==== Dataset extract ====

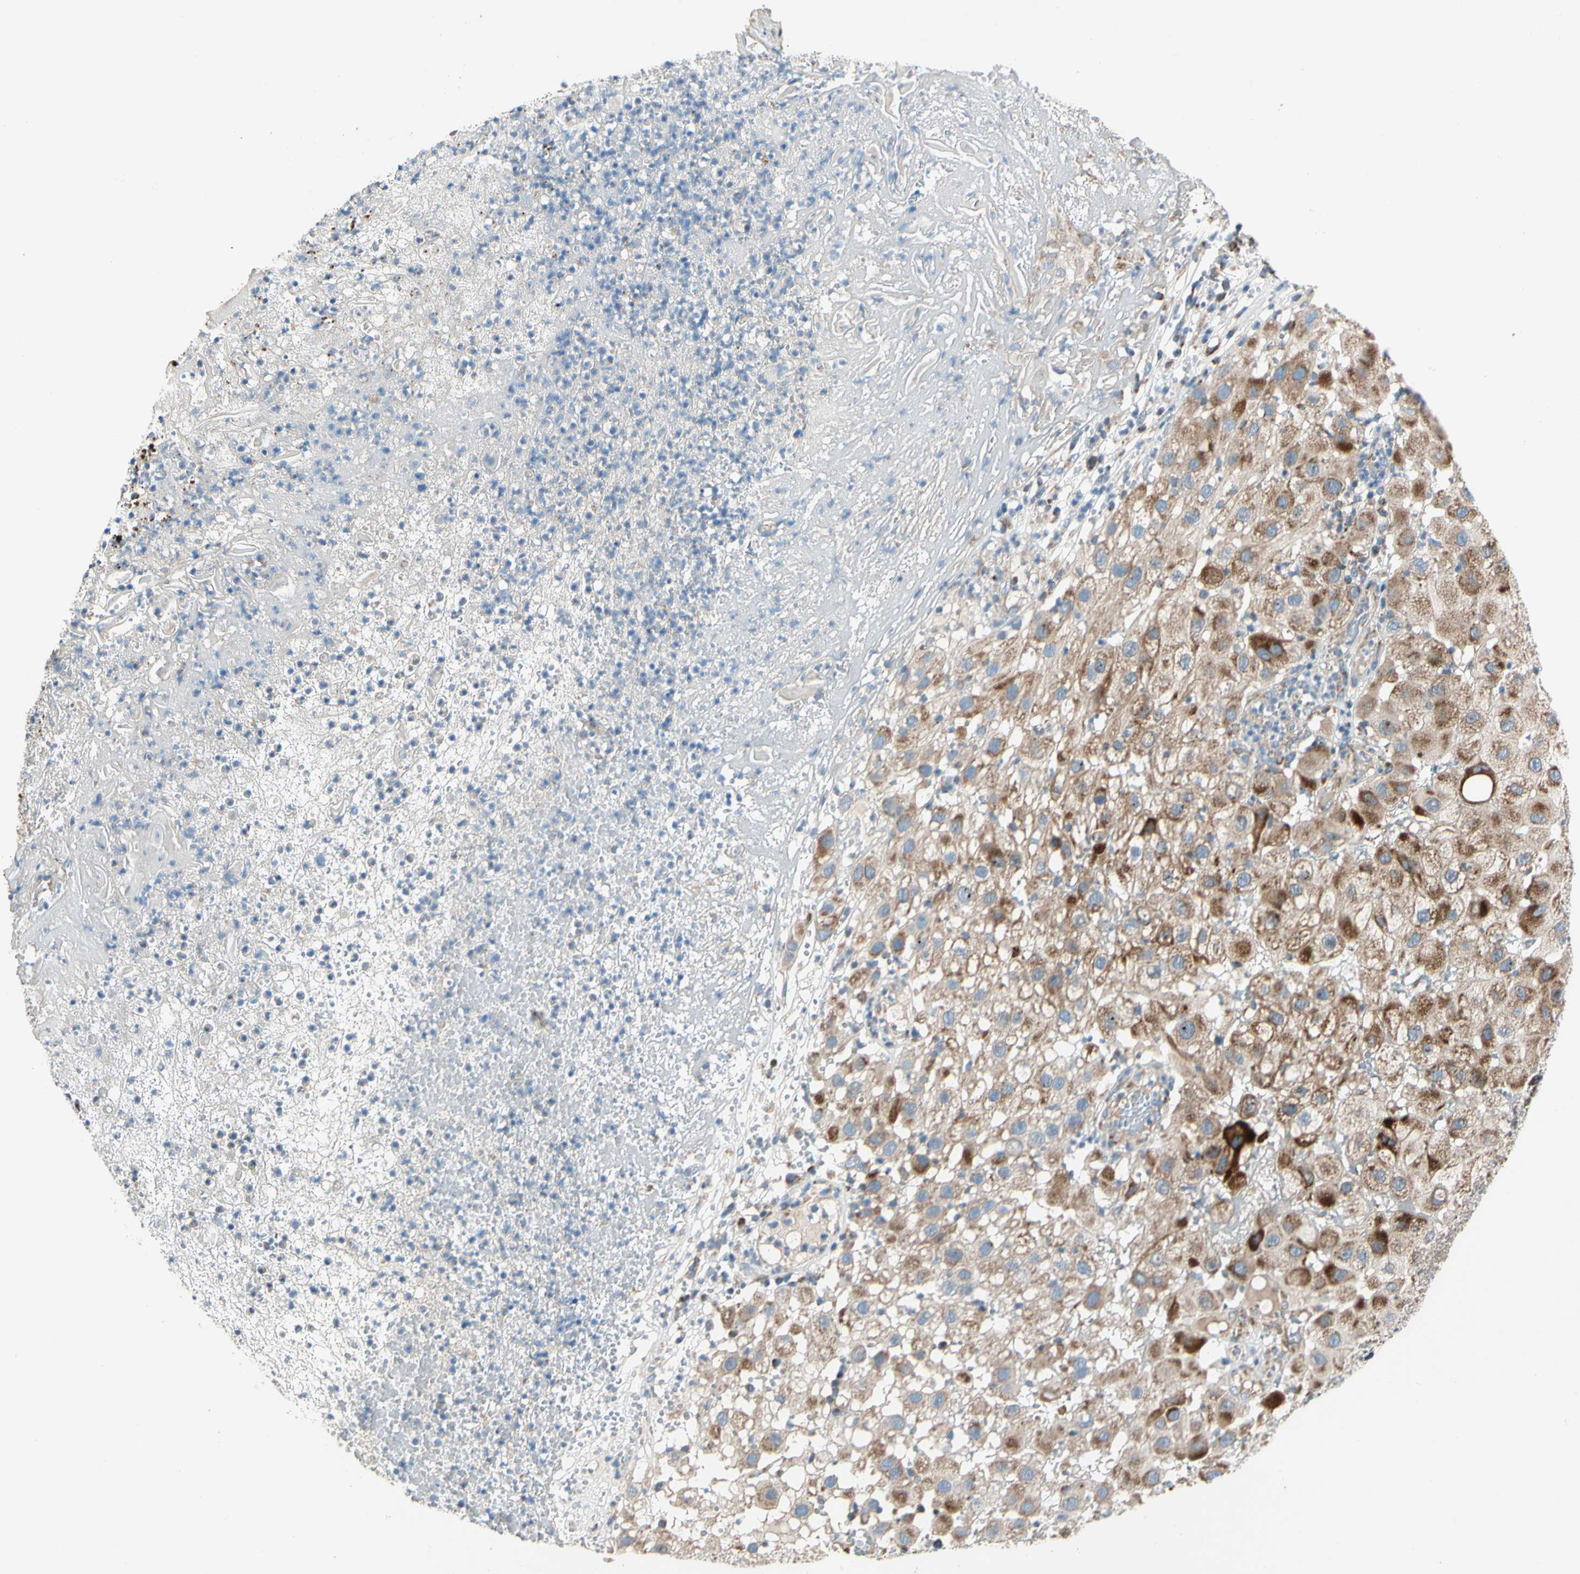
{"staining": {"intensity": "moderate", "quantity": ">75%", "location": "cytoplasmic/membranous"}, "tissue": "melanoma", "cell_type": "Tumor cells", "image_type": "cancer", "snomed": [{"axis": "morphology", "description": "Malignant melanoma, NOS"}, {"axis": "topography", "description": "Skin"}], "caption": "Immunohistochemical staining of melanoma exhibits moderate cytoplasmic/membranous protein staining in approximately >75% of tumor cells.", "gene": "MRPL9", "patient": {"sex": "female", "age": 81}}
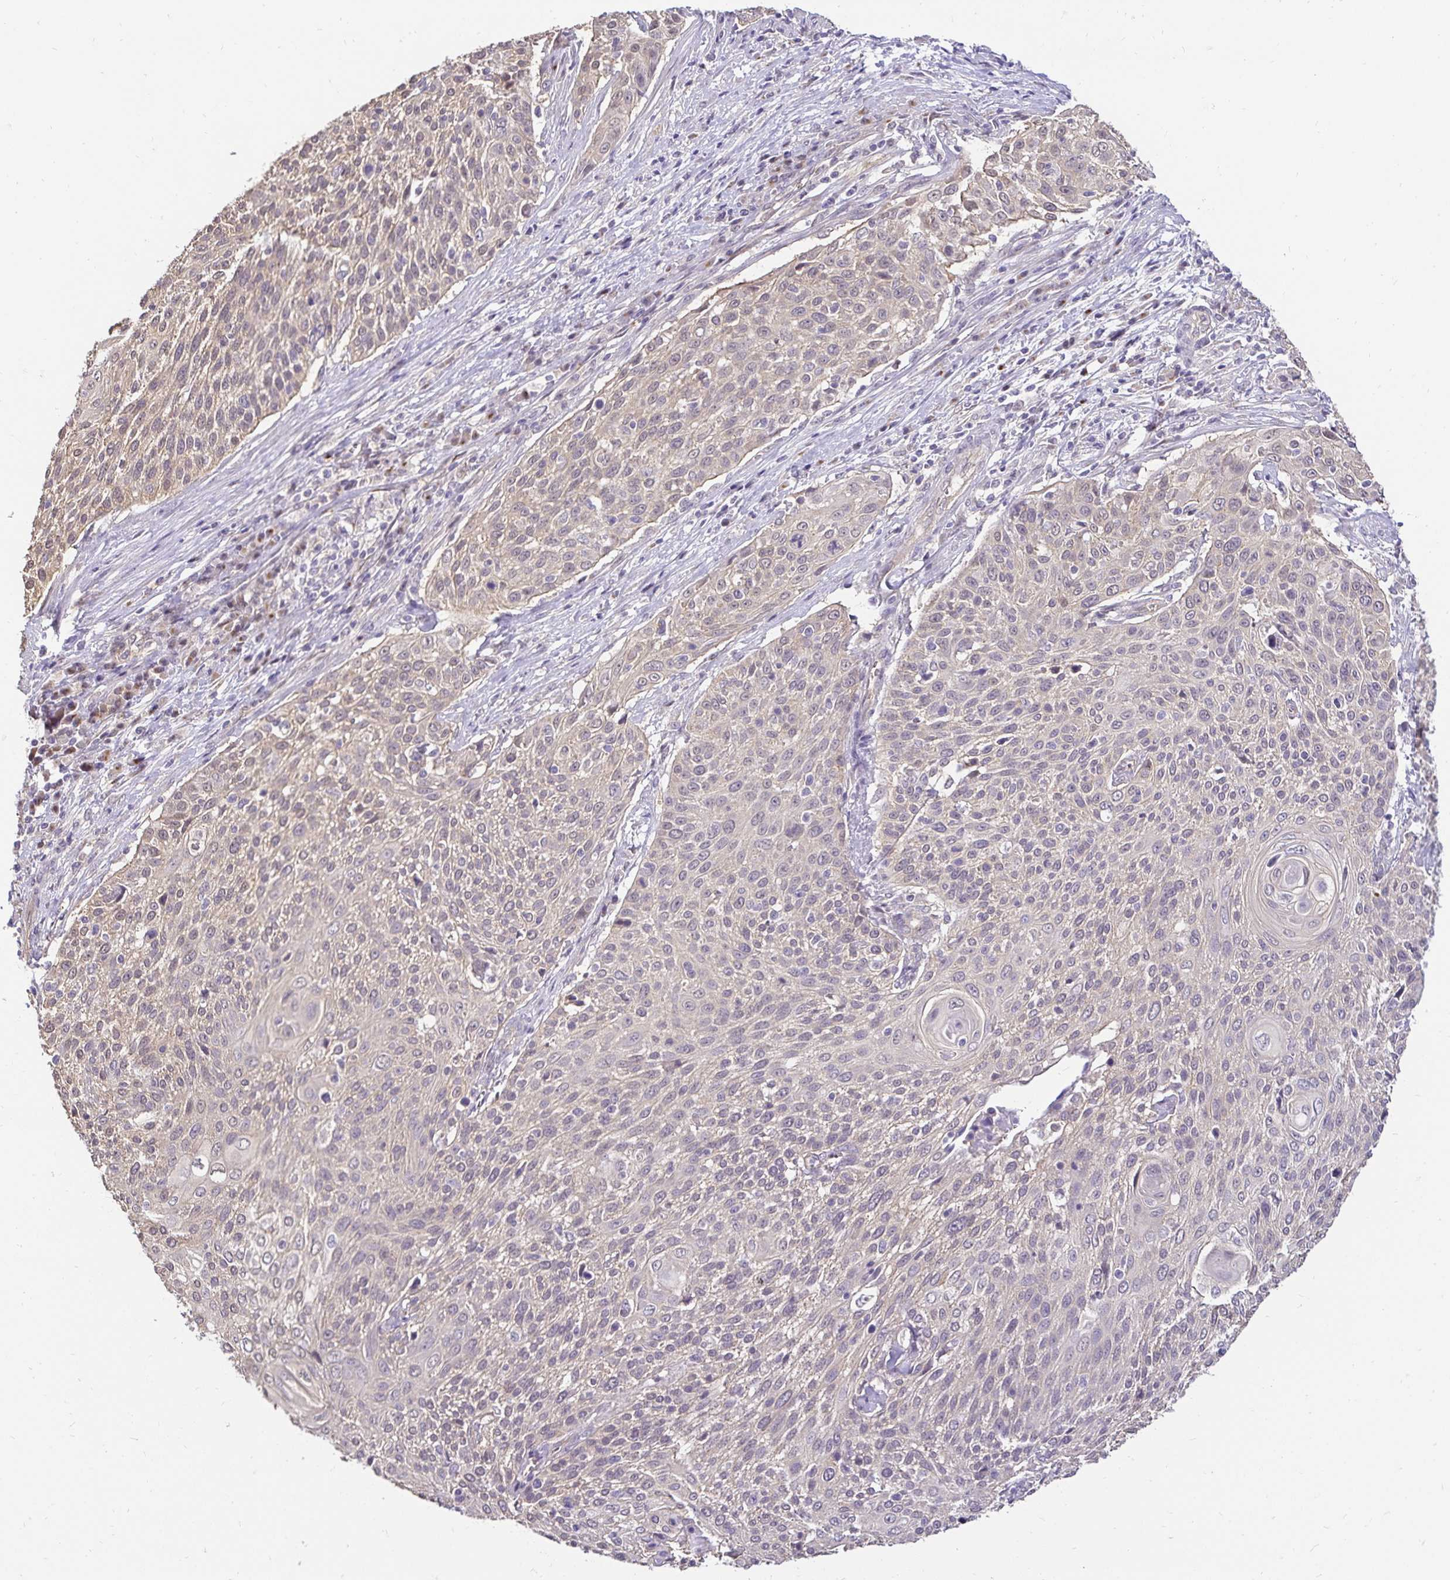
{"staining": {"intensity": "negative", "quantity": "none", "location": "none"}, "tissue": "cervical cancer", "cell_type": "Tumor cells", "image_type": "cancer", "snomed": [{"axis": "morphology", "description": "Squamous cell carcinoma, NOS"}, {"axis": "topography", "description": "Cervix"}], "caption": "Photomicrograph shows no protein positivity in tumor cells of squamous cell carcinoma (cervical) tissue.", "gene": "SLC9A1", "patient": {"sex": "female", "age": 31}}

====
==== Dataset extract ====

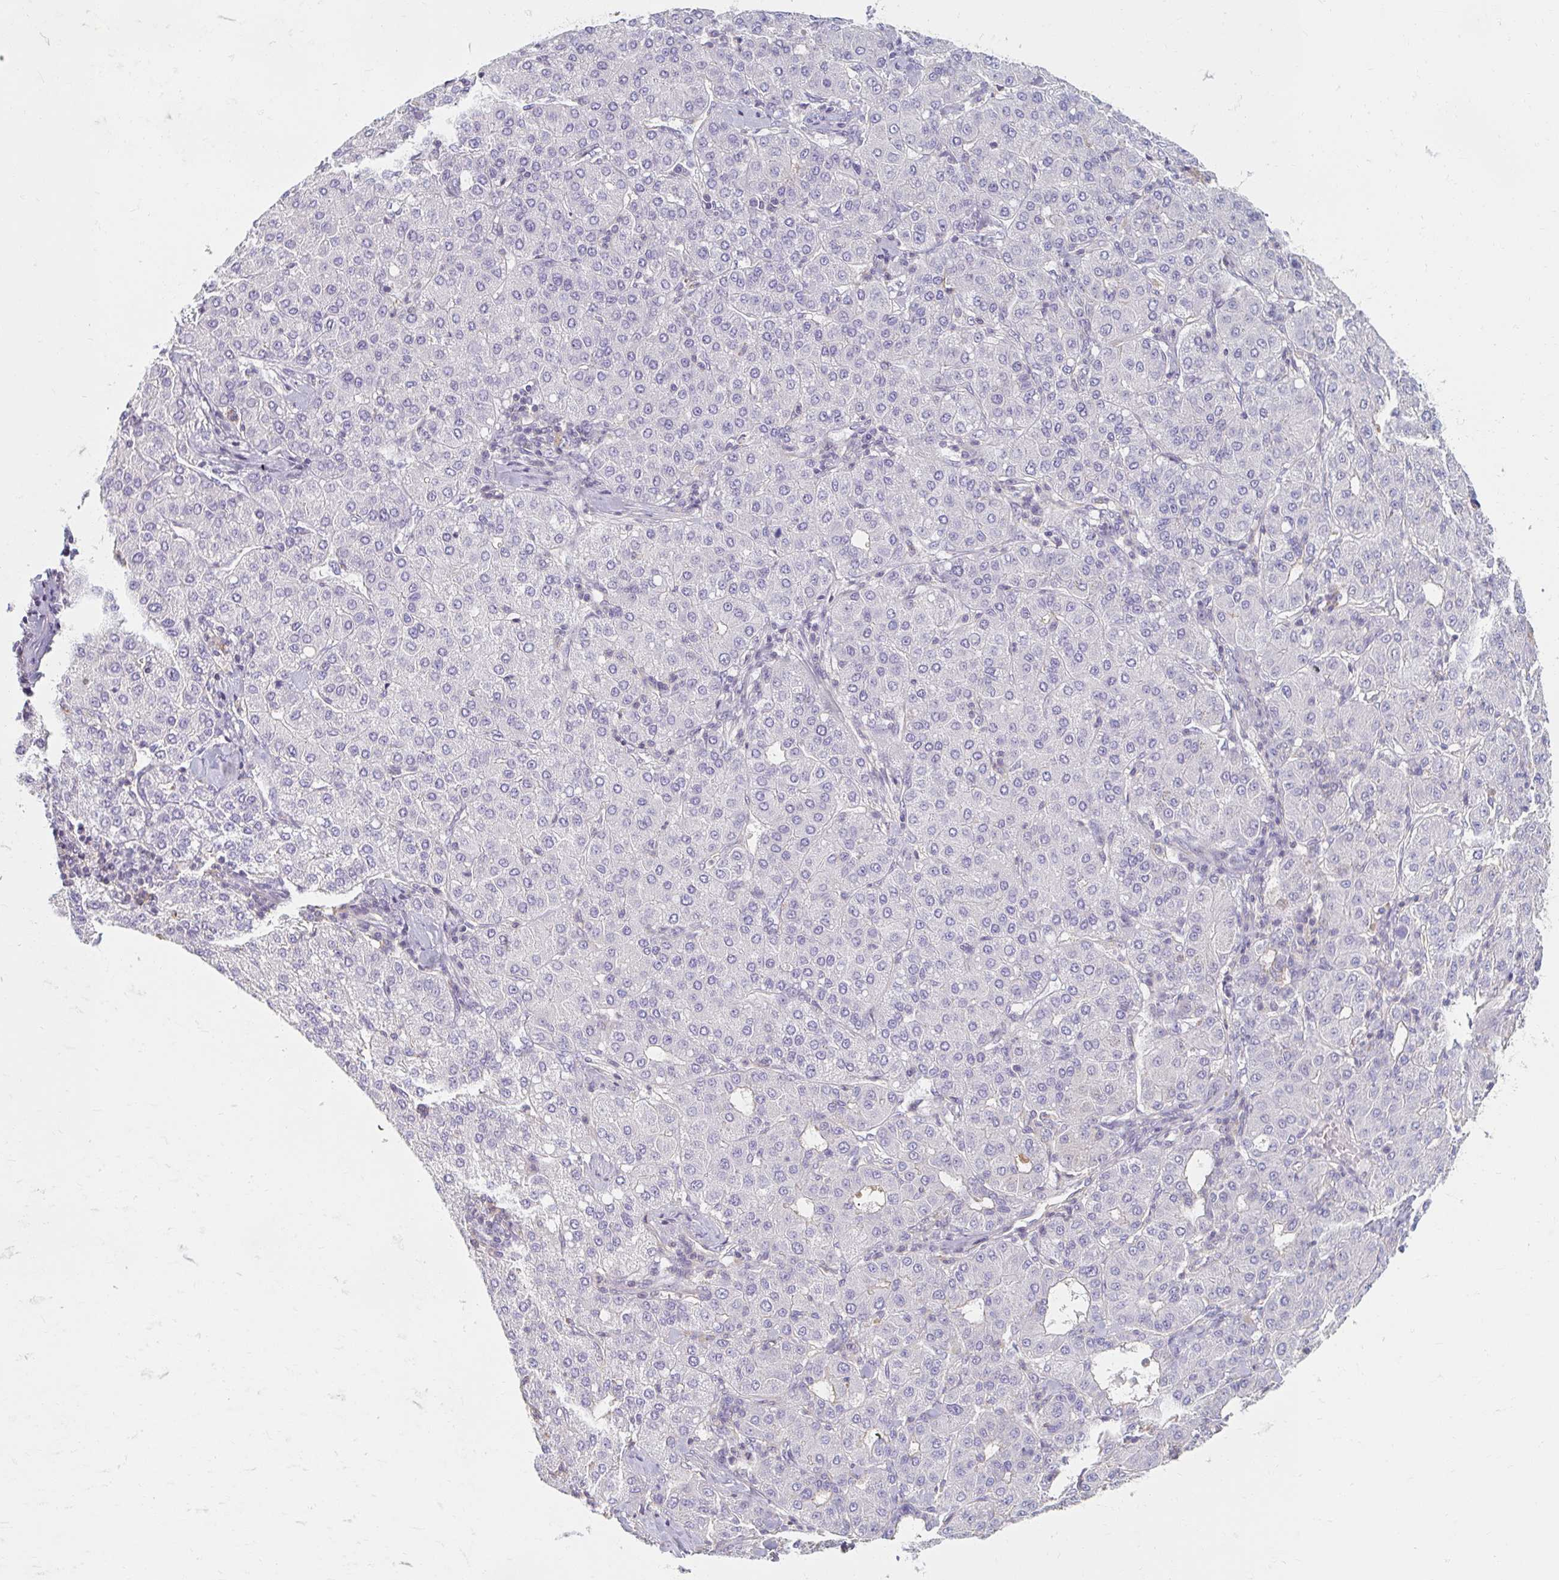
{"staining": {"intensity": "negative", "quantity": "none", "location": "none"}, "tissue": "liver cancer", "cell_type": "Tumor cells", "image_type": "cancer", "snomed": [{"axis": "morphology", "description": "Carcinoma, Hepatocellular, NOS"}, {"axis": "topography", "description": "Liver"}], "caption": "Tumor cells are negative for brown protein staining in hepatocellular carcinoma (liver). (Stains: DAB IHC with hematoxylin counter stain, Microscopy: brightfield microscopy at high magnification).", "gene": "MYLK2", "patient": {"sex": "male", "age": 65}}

====

The task: What lines hold the string "carcinoma"? Pick them out of the data.

Exercise solution:
{"staining": {"intensity": "negative", "quantity": "none", "location": "none"}, "tissue": "cervical cancer", "cell_type": "Tumor cells", "image_type": "cancer", "snomed": [{"axis": "morphology", "description": "Squamous cell carcinoma, NOS"}, {"axis": "topography", "description": "Cervix"}], "caption": "Photomicrograph shows no protein positivity in tumor cells of squamous cell carcinoma (cervical) tissue.", "gene": "SLC9A1", "patient": {"sex": "female", "age": 31}}
{"staining": {"intensity": "negative", "quantity": "none", "location": "none"}, "tissue": "liver cancer", "cell_type": "Tumor cells", "image_type": "cancer", "snomed": [{"axis": "morphology", "description": "Carcinoma, Hepatocellular, NOS"}, {"axis": "topography", "description": "Liver"}], "caption": "Tumor cells are negative for brown protein staining in hepatocellular carcinoma (liver). (Stains: DAB IHC with hematoxylin counter stain, Microscopy: brightfield microscopy at high magnification).", "gene": "MYLK2", "patient": {"sex": "male", "age": 65}}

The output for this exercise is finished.